For pages that rank primarily for basic informational queries, a reduction in traffic is very likely. A September 2025 study by Seer Interactive, analysing 25.1 million organic impressions across 42 organisations, found that organic click-through rates for queries with AI Overviews fell 61%, from 1.76% to 0.61%, between mid-2024 and September 2025. A separate December 2025 Ahrefs analysis across 300,000 keywords found that AI Overviews were associated with a 58% lower average CTR for the top-ranking position. However, traffic driven by local intent, transactional queries, and brand searches is much less affected. The net impact depends heavily on the nature of your current rankings. Sites with strong local SEO, well-developed service pages, and genuine brand authority tend to be more resilient.

Do I need to change my website’s code to appear in AI Overviews?

You do not need to make wholesale changes, but structured data implementation significantly improves your chances of being cited. FAQ schema, Article schema, and LocalBusiness schema all help Google parse your content accurately. Alongside structured data, clean heading hierarchy and fast page load times are the most impactful technical factors. Most WordPress sites can add the most important schema types through existing SEO plugins without custom development.

Does AI search affect my Google Business Profile?

Yes, positively. Google Business Profile data is a primary source for AI Overviews on local queries.
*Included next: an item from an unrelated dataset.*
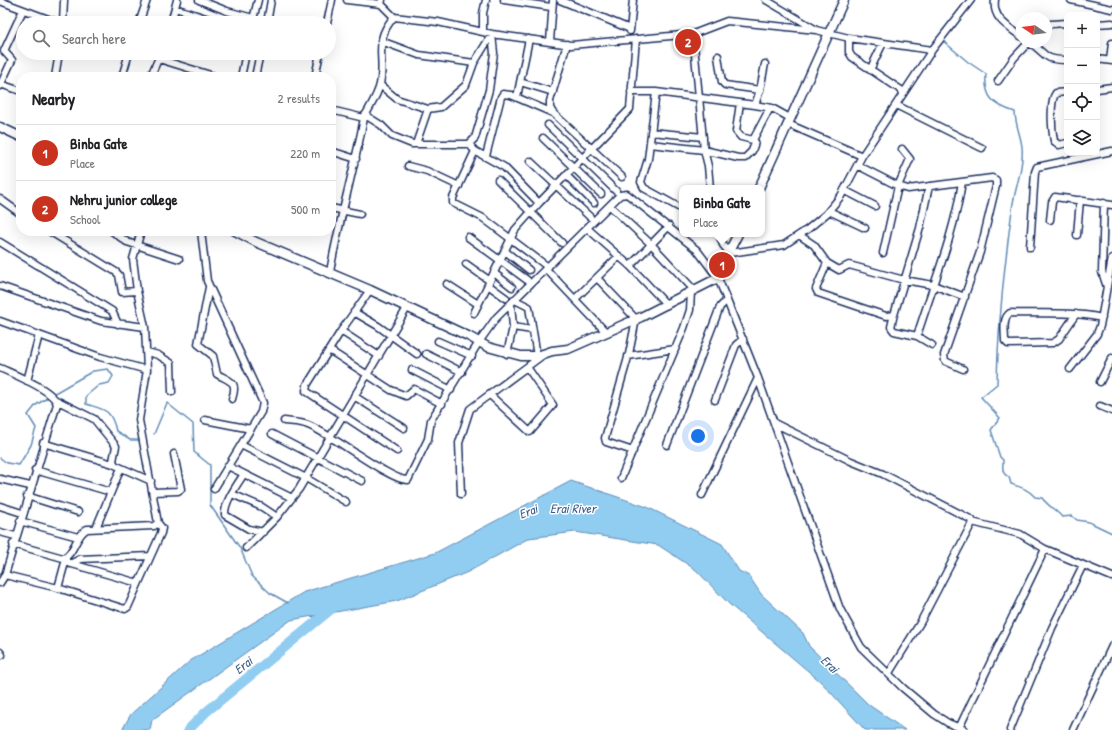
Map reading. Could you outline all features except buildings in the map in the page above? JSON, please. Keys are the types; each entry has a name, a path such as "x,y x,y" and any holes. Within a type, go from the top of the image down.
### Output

An accurate, complete, and recently updated profile, with strong review signals and consistent NAP data, increases the probability that your business will appear in AI-generated responses to local search queries. This is one of the most accessible optimisation actions for any SME.

How do I get my website cited in an AI Overview?

There is no direct opt-in mechanism. Google selects sources based on perceived authority, content structure, and relevance to the query. The most reliable factors within your control are: structured content with clear heading hierarchies, FAQ sections with direct answers, strong E-E-A-T signals including named authors and verifiable credentials, factual accuracy with sourced claims, and consistent publication of genuinely useful content for a well-defined audience. Appearing in AI Overviews is a byproduct of being a credible source, not a separate optimisation target.

Can I stop my site from appearing in AI Overviews?

Yes. Adding a nosnippet A meta tag on a page instructs Google not to use its content in snippets or AI summaries. However, this also prevents the page from appearing in featured snippets and reduces overall SERP visibility. For most businesses, the trade-off is not worth making unless there is a specific reason to keep certain content out of AI-generated responses, such as legal or commercial sensitivity.